Critics of the government’s approval process, however, have also charged that the CDC and FDA may also have ignored key life-threatening information about the rotavirus vaccine.
According to the
Association of American Physicians and
Surgeons, the rotavirus vaccine was pulled after at least 15 infants suffered life-threatening intestinal obstructions (intussusception) after receiving the vaccine.
But, the group said, “what may be even more alarming is the rate of intussusception in the clinical trials that were the basis for the vaccine’s approval.
“A search of the records by AAPS reveals that it was 30 times the expected rate,” said a report published April 6. “But neither physicians nor parents were warned to watch for symptoms of intussusception. Eight infants have needed surgery, and one lost seven inches of bowel.”

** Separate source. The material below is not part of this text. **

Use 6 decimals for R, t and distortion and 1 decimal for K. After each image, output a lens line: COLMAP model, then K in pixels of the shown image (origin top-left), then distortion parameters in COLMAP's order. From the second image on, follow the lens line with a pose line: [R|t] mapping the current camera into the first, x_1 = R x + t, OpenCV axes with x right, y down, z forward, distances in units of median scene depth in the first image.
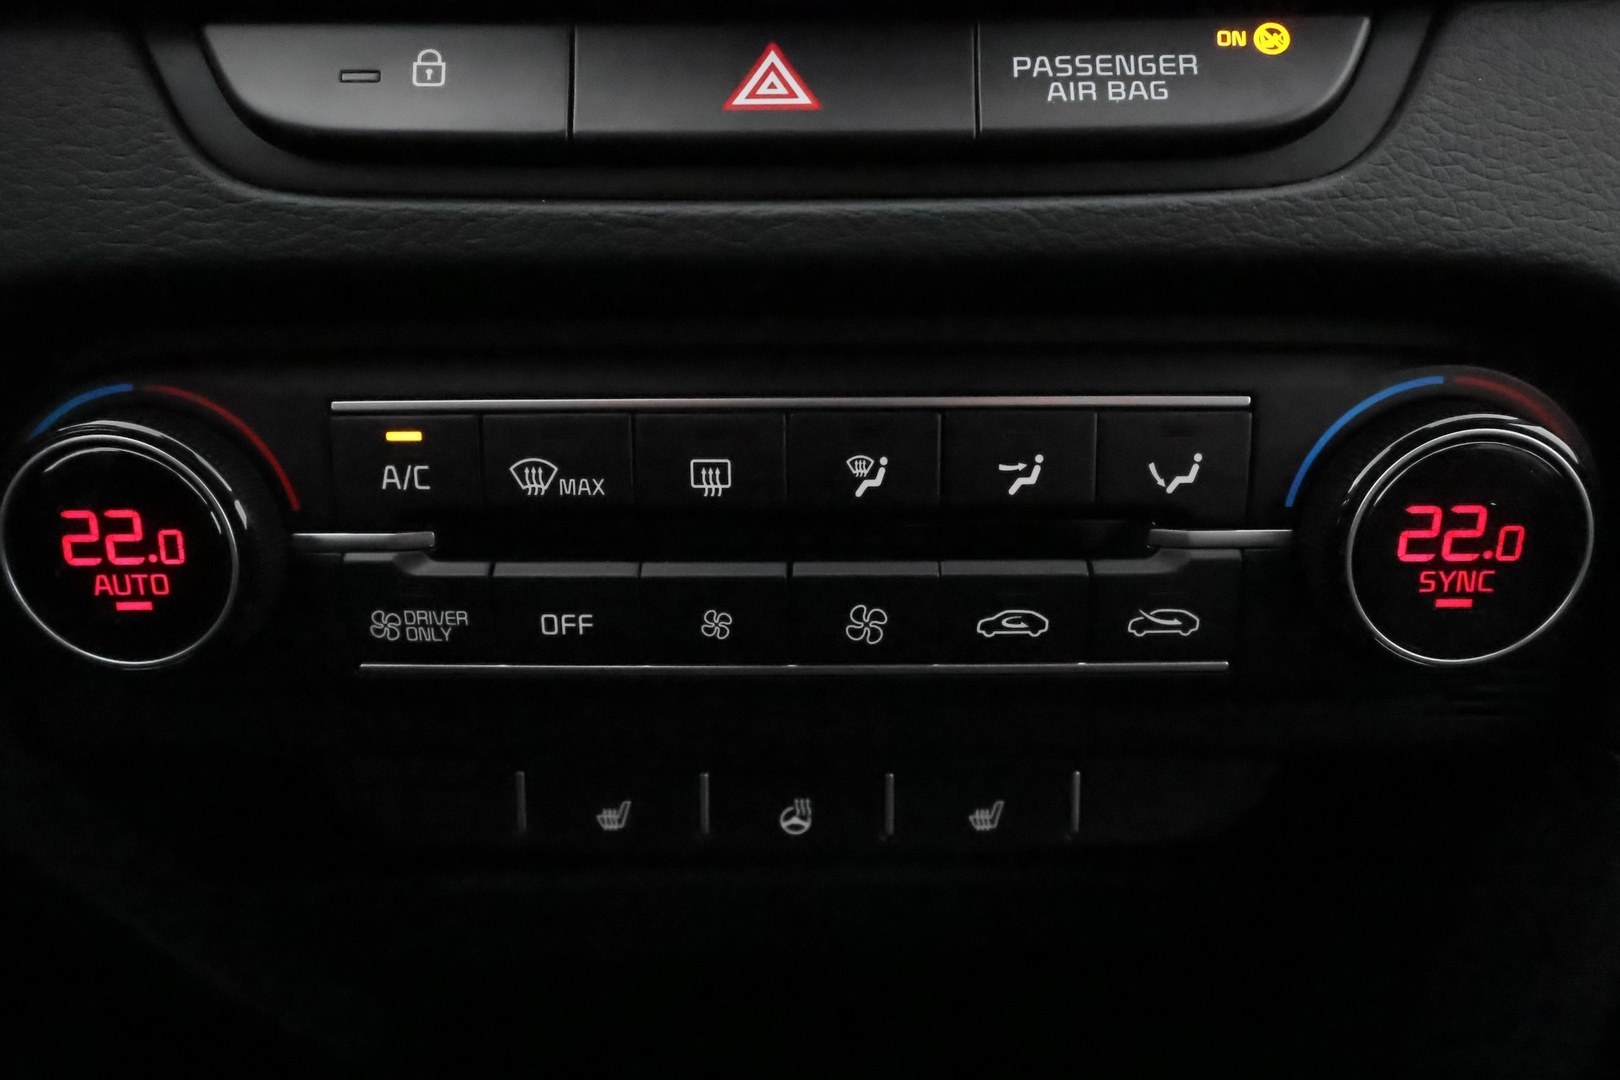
lens RADIAL K [[1047.3, 0, 808.3], [0, 1047.3, 538.9], [0, 0, 1]] dist [0.040666, 0.001769]
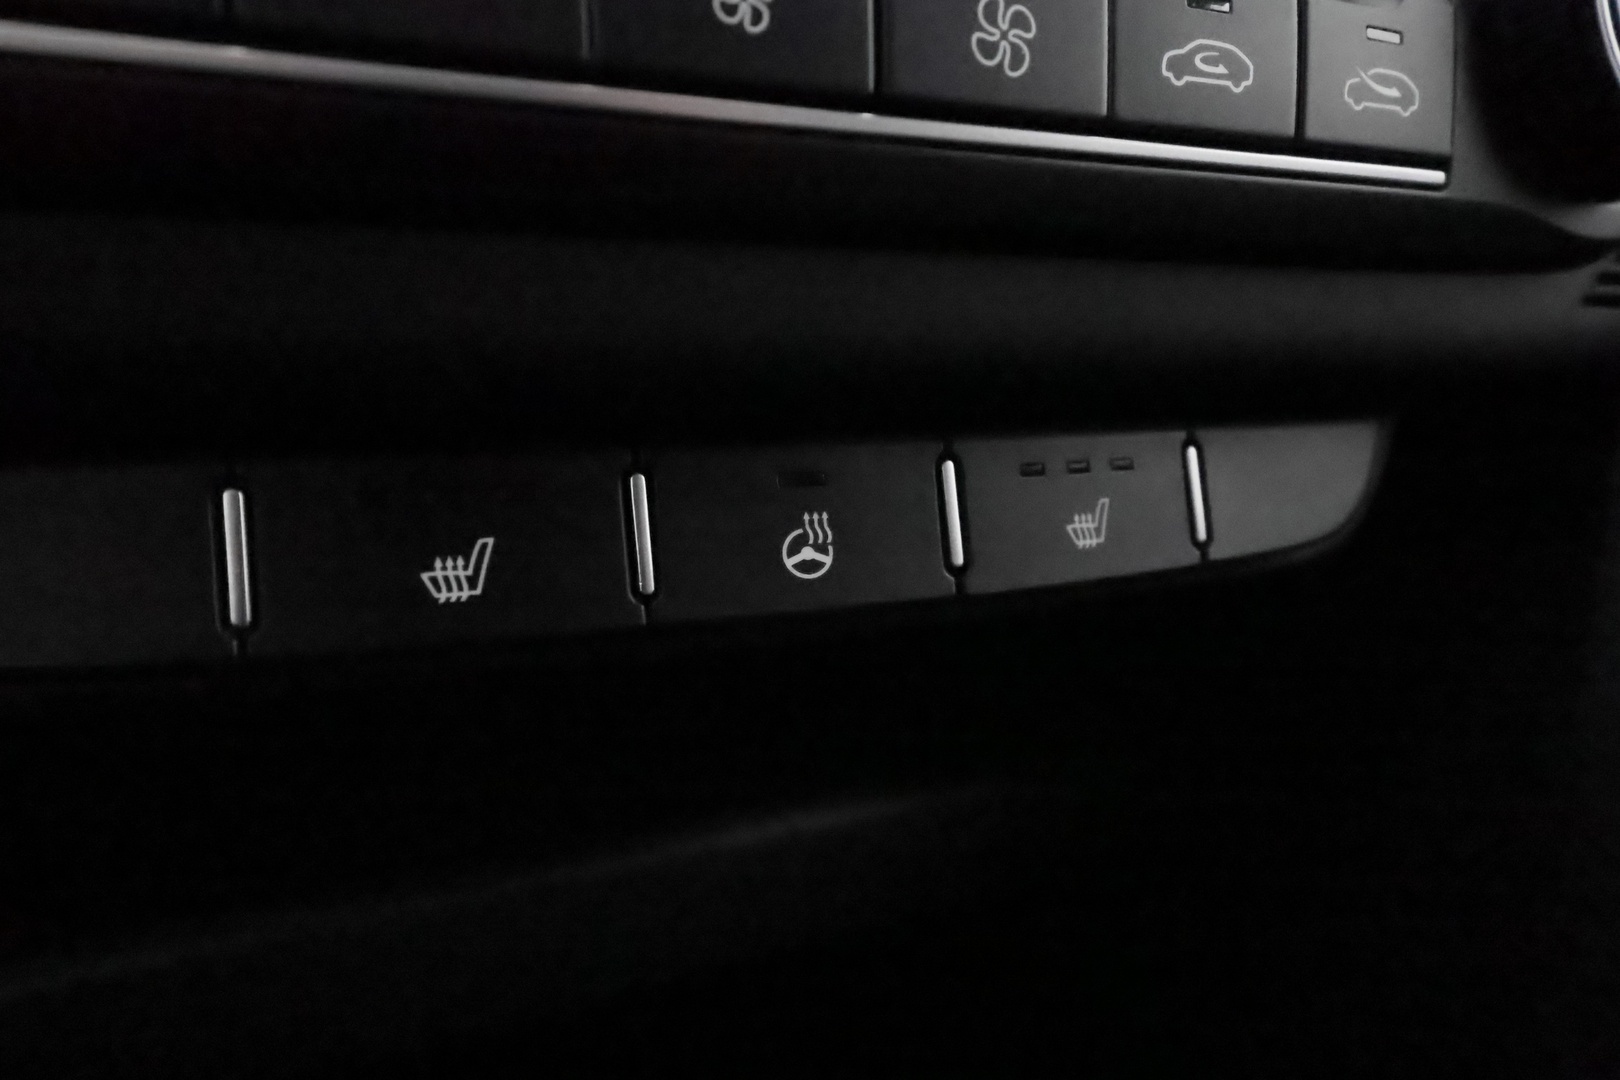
lens RADIAL K [[1047.3, 0, 811.8], [0, 1047.3, 539.0], [0, 0, 1]] dist [0.040666, 0.001769]
pose [[0.912687, -0.060962, 0.404086, -0.272266], [0.135648, 0.977941, -0.158843, 0.409474], [-0.385489, 0.199788, 0.900824, 0.593340]]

“The situation with the rotavirus vaccine may be a clue to a far more serious problem with the vaccine approval process,” said Jane Orient, M.D, executive director of AAPS, in a letter written to Burton last August.
Though official reporting methods eventually alerted federal health officials to the rotavirus side effects, Orient asked why the vaccine was approved “in the first place when the incidence of the serious complication of intussusception was far higher in pre-licensure trials” than those reported through official channels after it was in use.
“We must ask, what did they know, and when they know it?” she wrote. “AAPS has been studying the reports and has concluded that the FDA and CDC may have ignored or concealed data that showed the problems from the outset.”
Despite the AAPS findings, on its website the CDC said of the rotavirus in March 1999: “In studies that have been done so far, [it] has been associated only with mild problems.”
Orient called for public disclosure of the approval process and independent review of data, and supports a Senate measure that would require public access to all federally-funded research.
“Sunshine is a disinfectant, and public access to such data minimizes the opportunity for corruption, mistakes and fraud concerning such data,” she said.